During the Brett Kavanaugh hearings—which proved to every woman in North America that we remain, legally speaking, second-class citizens—President Donald Trump famously called this a “scary time” for young men in America. It’s always been a “scary time” to be a woman anywhere; as we hear in the doc Lorena was not only too scared to leave John because she believed if she did, he would kill her, but sometimes quasi-consensually acquieced to his sexaul demands because she believed that if she didn’t he “would rape her anyways.”

It was 2016 when a Canadian judge asked a rape victim why she didn’t just keep her knees together and one-time CBC darling Jian Ghomeshi was acquitted of multiple accounts of sexual assault using a defence which focused on discrediting the testimony and experiences of multiple women.
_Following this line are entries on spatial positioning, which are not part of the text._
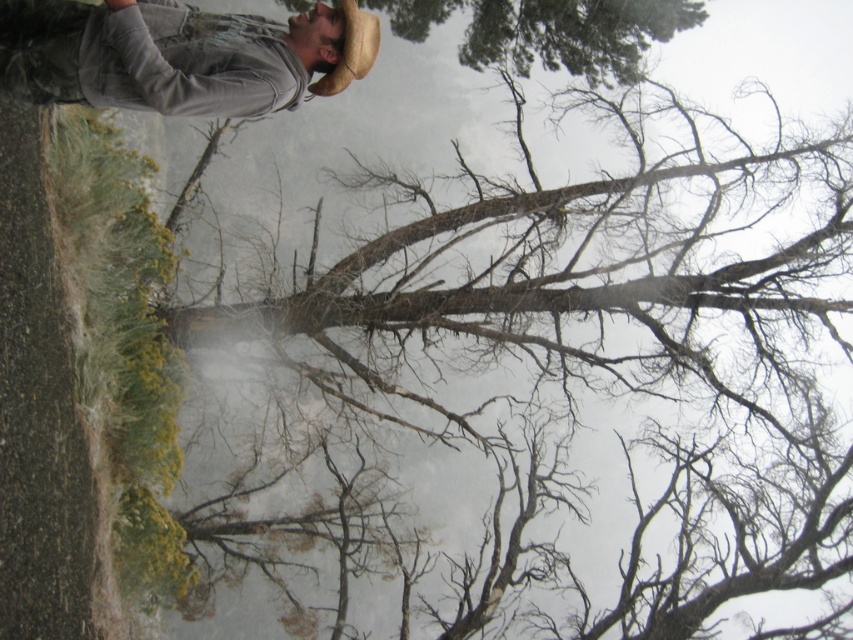
Between gray fabric jacket at upper left and braided straw cowboy hat at upper center, which one has less height?

braided straw cowboy hat at upper center

Does gray fabric jacket at upper left appear under braided straw cowboy hat at upper center?

Indeed, gray fabric jacket at upper left is positioned under braided straw cowboy hat at upper center.

Who is more distant from viewer, (15, 36) or (346, 19)?

Point (346, 19)

The image size is (853, 640). What are the coordinates of `gray fabric jacket at upper left` in the screenshot? It's located at (178, 54).

Does bare branches at upper center come in front of braided straw cowboy hat at upper center?

No, it is behind braided straw cowboy hat at upper center.

Measure the distance between bare branches at upper center and camera.

bare branches at upper center is 20.58 meters away from camera.

Where is `bare branches at upper center`? This screenshot has width=853, height=640. bare branches at upper center is located at coordinates pyautogui.click(x=573, y=374).

Between point (608, 173) and point (144, 84), which one is positioned in front?

Positioned in front is point (144, 84).

Is point (350, 552) positioned after point (143, 64)?

Yes, point (350, 552) is behind point (143, 64).

Who is more distant from viewer, [815,180] or [206,54]?

Positioned behind is point [815,180].

Where is `bare branches at upper center`? The width and height of the screenshot is (853, 640). bare branches at upper center is located at coordinates (573, 374).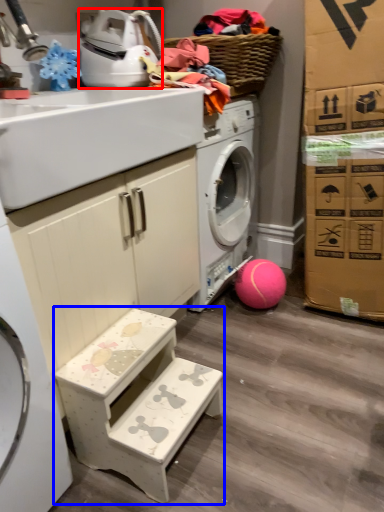
Question: Which point is closer to the camera, appliance (highlighted by a red box) or step stool (highlighted by a blue box)?

Choices:
 (A) appliance
 (B) step stool

Answer: (B)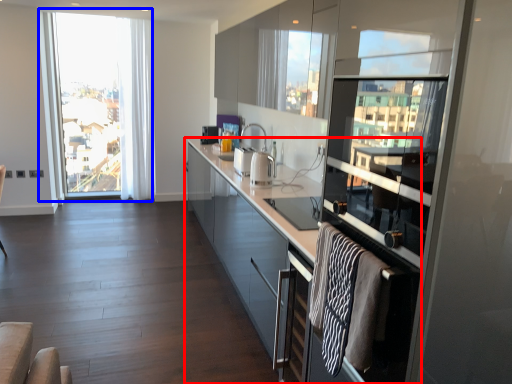
Question: Which of the following is the closest to the observer, cabinetry (highlighted by a red box) or window (highlighted by a blue box)?

Choices:
 (A) cabinetry
 (B) window

Answer: (A)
In a post #MeToo era, we may be talking about Lorena differently, but the way we handle the issues surrounding her infamous knife-work is surprisingly—depressingly—the same. 30,000 women die at the hands of their romantic partners each year and we are still uncertain as to what consent means. One white straight cis-gender male loses his cock and we talk about it for 25 years.
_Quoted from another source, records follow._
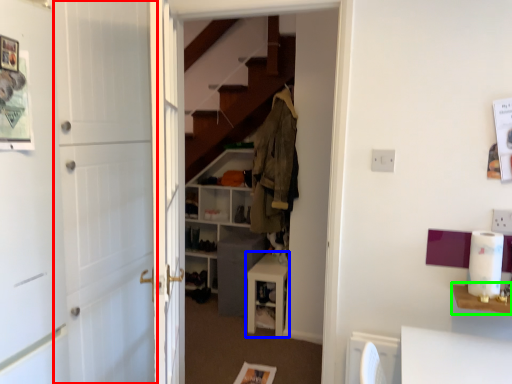
Question: Based on their relative distances, which object is farther from barn door (highlighted by a red box)? Choose from furniture (highlighted by a blue box) and table (highlighted by a green box).

Choices:
 (A) furniture
 (B) table

Answer: (B)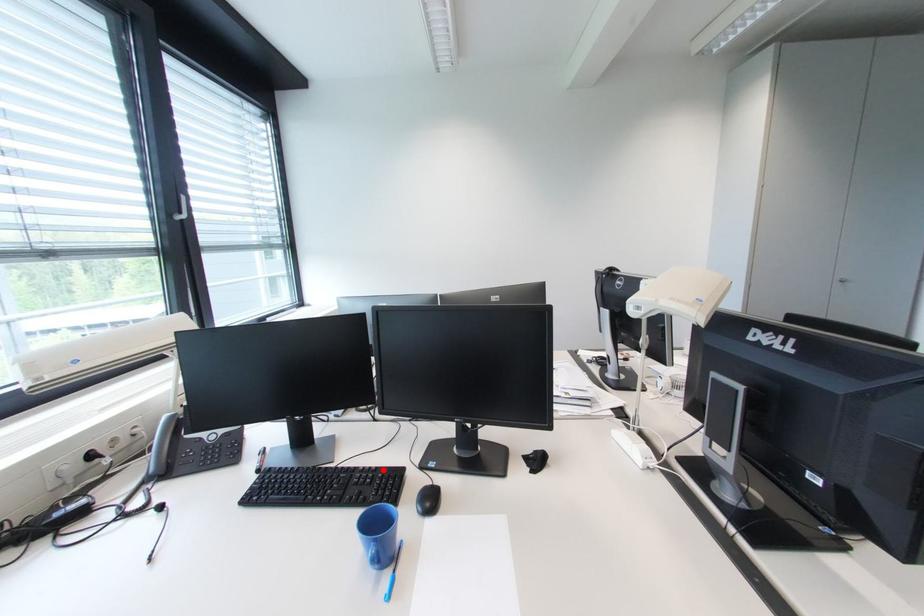
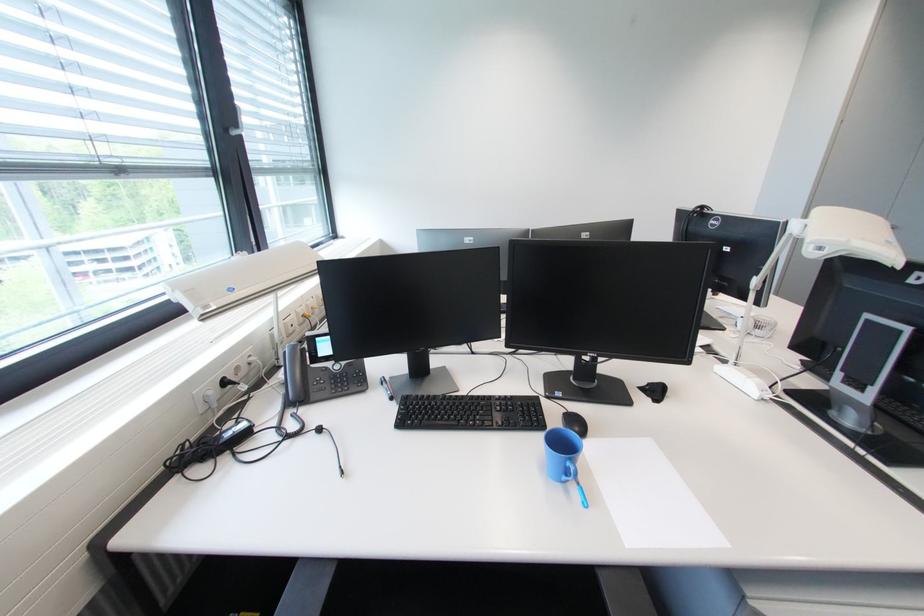
In the second image, find the point that corresponds to the highlighted location in the first image.

(517, 398)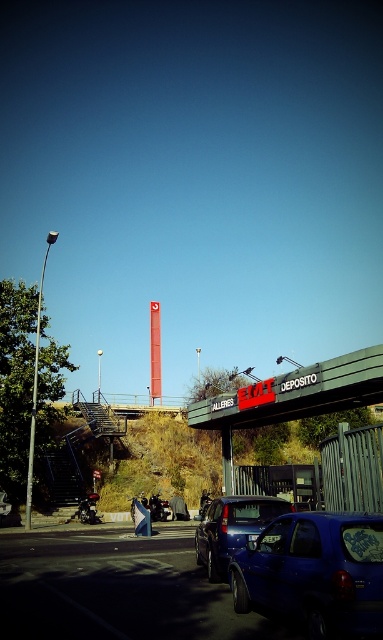
Question: Which object appears farthest from the camera in this image?

Choices:
 (A) glossy blue car at lower right
 (B) smooth glass tower at center
 (C) silver metallic pole at left
 (D) metallic blue sedan at center

Answer: (B)

Question: Does glossy blue car at lower right have a greater width compared to metallic blue sedan at center?

Choices:
 (A) yes
 (B) no

Answer: (B)

Question: Which point is farther from the camera taking this photo?

Choices:
 (A) (361, 573)
 (B) (37, 326)
 (C) (155, 374)
 (D) (271, 497)

Answer: (C)

Question: Which object is positioned farthest from the smooth glass tower at center?

Choices:
 (A) silver metallic pole at left
 (B) metallic blue sedan at center
 (C) glossy blue car at lower right

Answer: (B)

Question: Can you confirm if glossy blue car at lower right is positioned to the left of smooth glass tower at center?

Choices:
 (A) yes
 (B) no

Answer: (B)

Question: Can you confirm if glossy blue car at lower right is positioned above metallic blue sedan at center?

Choices:
 (A) yes
 (B) no

Answer: (A)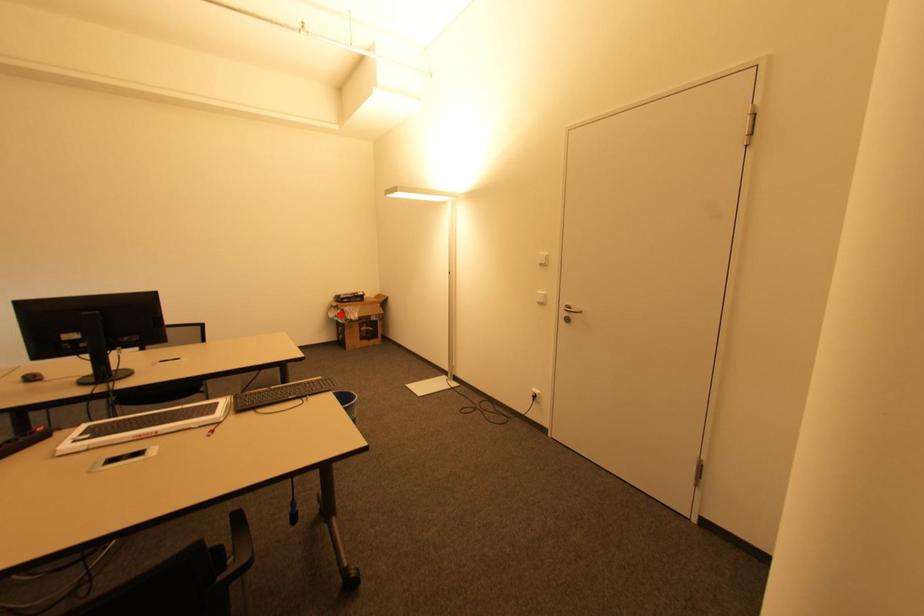
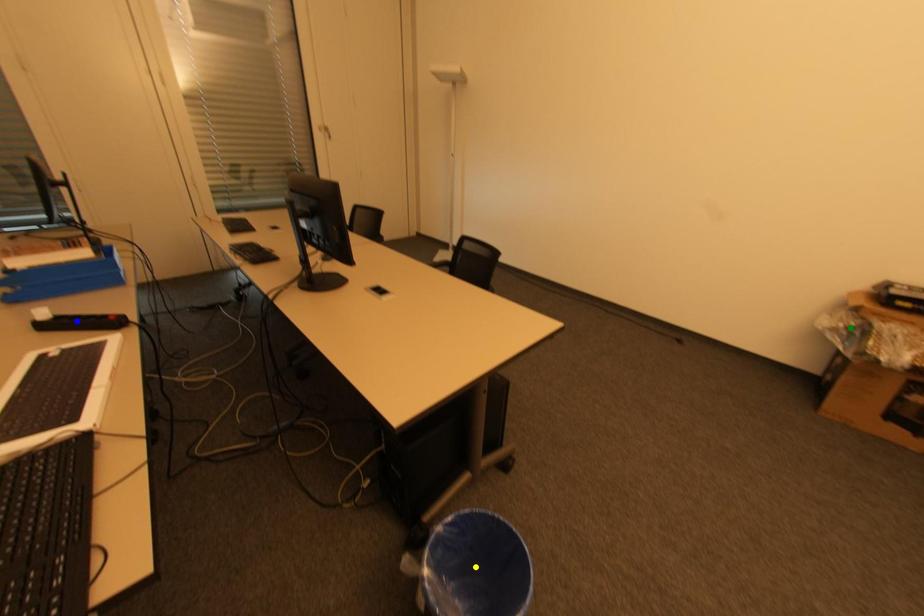
Question: I am providing you with two images of the same scene from different viewpoints. A red point is marked on the first image. You are given multiple points on the second image. Can you choose the point in image 2 that corresponds to the point in image 1?

Choices:
 (A) blue point
 (B) yellow point
 (C) green point

Answer: (C)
Lorena manages to successfully demonstrate how the media and society misinterpreted and/or willfully ignored the reality of the Bobbitt case while simultaneously making it painfully obvious that even now attitudes have not really changed. Men often claim be ‘woke’ to women’s rights, even as culturally they behave in accordance to their assumed entitlement to our bodies. Fact is, women die every day in subjugation to male power, but no man has ever died of blue balls.